Consumed for both pleasure and health, the rich and frothy beverage known as posset dates back to the late Middle Ages, and shares many of the same qualities with sweet, thick drinks such as the syllabub and holiday eggnog. A popular after-dinner libation and sleep aid, posset was believed to cure all manner of ailments, including head colds, indigestion, and weakened stamina (the alcohol content may have had something to do with the last one). Due to its reputation as an aphrodisiac, some couples received posset on their wedding night.
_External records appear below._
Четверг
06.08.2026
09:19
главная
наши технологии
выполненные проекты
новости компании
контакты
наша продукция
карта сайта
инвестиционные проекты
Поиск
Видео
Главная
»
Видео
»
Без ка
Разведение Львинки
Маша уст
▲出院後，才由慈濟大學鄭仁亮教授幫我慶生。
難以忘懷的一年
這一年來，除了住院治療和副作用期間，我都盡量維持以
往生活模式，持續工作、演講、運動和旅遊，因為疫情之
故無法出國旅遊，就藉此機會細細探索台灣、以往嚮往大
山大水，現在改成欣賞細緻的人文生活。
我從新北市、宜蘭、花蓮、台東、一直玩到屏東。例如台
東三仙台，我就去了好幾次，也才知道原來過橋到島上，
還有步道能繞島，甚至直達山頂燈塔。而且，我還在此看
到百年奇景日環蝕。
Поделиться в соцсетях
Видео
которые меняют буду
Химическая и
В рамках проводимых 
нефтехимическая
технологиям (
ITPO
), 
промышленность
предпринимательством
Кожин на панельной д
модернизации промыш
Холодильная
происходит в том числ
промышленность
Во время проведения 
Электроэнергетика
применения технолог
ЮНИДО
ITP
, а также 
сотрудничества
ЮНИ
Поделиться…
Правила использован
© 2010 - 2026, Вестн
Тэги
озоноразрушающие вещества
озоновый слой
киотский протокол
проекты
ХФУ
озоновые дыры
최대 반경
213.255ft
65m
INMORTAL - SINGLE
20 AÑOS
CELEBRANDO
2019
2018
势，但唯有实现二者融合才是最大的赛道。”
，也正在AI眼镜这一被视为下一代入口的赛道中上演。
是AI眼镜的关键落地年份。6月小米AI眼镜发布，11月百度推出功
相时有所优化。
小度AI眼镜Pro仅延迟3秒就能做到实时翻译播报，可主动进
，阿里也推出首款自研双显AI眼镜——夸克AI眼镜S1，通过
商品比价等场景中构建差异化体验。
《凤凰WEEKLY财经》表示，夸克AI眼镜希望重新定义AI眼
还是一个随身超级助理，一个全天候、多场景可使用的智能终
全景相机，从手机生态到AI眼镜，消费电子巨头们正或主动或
Although varying posset recipes abound, the most common formula called for milk or heavy cream, sugar, spices such as cinnamon and nutmeg, and a significant quantity of sack, a sweet fortified wine. The milk or cream would be brought to a boil, curdled with alcohol, then served hot, often out of a specially made posset set. Using a teapot-like ceramic vessel, one would pour out and drink the liquid from the bottom, then eat the curds off the top.
Some of the most famous early recipes for posset were featured in the 1669 cookbook The Closet of Sir Kenelm Digby Knight Opened. One of the book’s recipes calls for the addition of “eighteen yolks of Eggs, and eight of the whites,” along with “three grains of Ambergreece [ambergris] and one grain of Musk.” Other posset variations throughout the 17th and 18th centuries featured orange, lemon, almonds, breadcrumbs for thickening, or even pepper to induce fever sweats. By the 19th century, however, posset had evolved into a chilled dessert custard, which is the form most modern versions take.
The benefits of posset are touted in several of William Shakespeare’s plays, with favorable mentions made in Hamlet and The Merry Wives of Windsor. More infamously, in Macbeth, Lady Macbeth drugs the possets of the guards in preparation for King Duncan’s murder.
Traditional, homemade posset is still enjoyed today, with a wide range of recipes available online and in historical cookbooks.